Liberty voters face 2 levy renewals
Liberty
Township residents will vote Tuesday on police and fire renewal levies that each make up nearly a quarter of the departments’ operating budgets.
Both are 5-year, 2-mill renewal levies that would bring in $463,680 per year for each department. The fire levy first was instituted in 2007 and the police levy in 1992. According to the Trumbull County Auditor’s office, each levy will cost Liberty residents $63 per year for a house valued at $100,000.
But both ballot measures come on the heels of controversial wage increases for the fire and police departments at a time when the township and the police department had deficits of $200,000 and $250,000, respectively.
Township trustees in December 2010 asked all departments for zero wage increases and for all employees to pay 10 percent toward their health-care contributions for three years.
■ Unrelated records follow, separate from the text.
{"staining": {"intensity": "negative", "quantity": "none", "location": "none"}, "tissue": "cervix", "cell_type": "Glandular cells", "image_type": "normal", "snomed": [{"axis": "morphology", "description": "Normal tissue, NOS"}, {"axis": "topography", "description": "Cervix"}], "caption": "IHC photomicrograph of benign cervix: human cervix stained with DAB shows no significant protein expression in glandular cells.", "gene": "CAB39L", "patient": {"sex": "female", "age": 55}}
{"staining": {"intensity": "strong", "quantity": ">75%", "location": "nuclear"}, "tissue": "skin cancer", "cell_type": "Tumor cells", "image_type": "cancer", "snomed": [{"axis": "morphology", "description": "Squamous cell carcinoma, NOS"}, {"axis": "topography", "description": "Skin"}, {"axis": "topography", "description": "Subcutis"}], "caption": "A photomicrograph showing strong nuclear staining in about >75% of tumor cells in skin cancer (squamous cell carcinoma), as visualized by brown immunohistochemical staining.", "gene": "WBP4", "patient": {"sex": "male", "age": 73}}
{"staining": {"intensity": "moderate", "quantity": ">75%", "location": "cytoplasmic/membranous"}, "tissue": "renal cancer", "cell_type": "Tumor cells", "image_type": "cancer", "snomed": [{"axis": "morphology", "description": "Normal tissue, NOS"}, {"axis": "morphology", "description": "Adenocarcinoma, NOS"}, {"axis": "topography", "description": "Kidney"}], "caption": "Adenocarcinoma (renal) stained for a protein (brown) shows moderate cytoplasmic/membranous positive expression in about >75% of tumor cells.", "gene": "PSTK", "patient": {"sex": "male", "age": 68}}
Office workers and the street departments accepted the wage freezes and health-care increase. But police and fire went to an arbitrator for their contracts and gained what was for them a favorable ruling.
In the end, fire captains received a 5 percent wage increase their first year and 3 percent for the second and third years. Firefighters received 3 percent increases each year, while policemen received salary increases of 1.25 percent, 1.5 percent and 2 percent in three years.
The wage increases in the fire department contract, the township projects, will cost Liberty approximately $69,000 this year. It saved only $11,000 in insurance benefits in 2011.
Likewise, the 2011 wage increases for the police department cost the township approximately $50,000, and the insurance change saved $23,000.
Also tied to the contracts were the pay raises to chiefs, Fire Chief Michael Durkin and Police Chief Richard Tisone. Durkin’s pay grew about 4 percent to $70,824. Tisone’s pay grew about 5 percent to $83,844.
“They botched the contract negotiations,” said Jack Simon, a former trustee for 12 years who is running again for the position. “They didn’t even bother to negotiate.”
He believed the trustees should have given more ground initially to the unions rather than giving a hard stance on zero wage increases and an increase in health-care contributions.
The unions were “going to go to conciliation, and they were going to get something,” Simon said. “And they did.”
When this all happened last spring, the township was still running a $200,000 deficit, which it has since erased.
And despite the raises, the overall township budget will see savings by not replacing retiring ranking police officers. One sergeant’s retirement this year saved $100,000 in total costs. Pat Ungaro, the township administrator, said the next captain that retires also will not be replaced.
“Crime is down, and they are doing it with less people,” Ungaro said.
Fiscal officer John Fusco said the police department was running a $250,000 deficit in 2010. In order to keep the police department operating, the township lent $180,000 from the fire department and $74,000 from the general fund to the police.
“This was done to save our police department,” Fusco said.
Both chiefs contend they have put in place cost- cutting measures.
Police Chief Tisone, for example, has taken confiscated cars and SUVs used for trafficking drugs and reused them as police vehicles.
Tisone also hopes to create a volunteer corps of policemen to ride along with the 15 full-time officers. It would increase the safety of the officers and build a network of already-trained policemen from which to hire at a cheaper rate.
The fire department has relied on grants such as a recently obtained $100,000 grant for new air tanks that will last 10 years. Inside the department, he says he keeps the thermostat consistently at 70 degrees all year and turns the lights on only when needed.
“The trustees would come in and laugh at us because we’d be sitting in the dark,” Durkin said.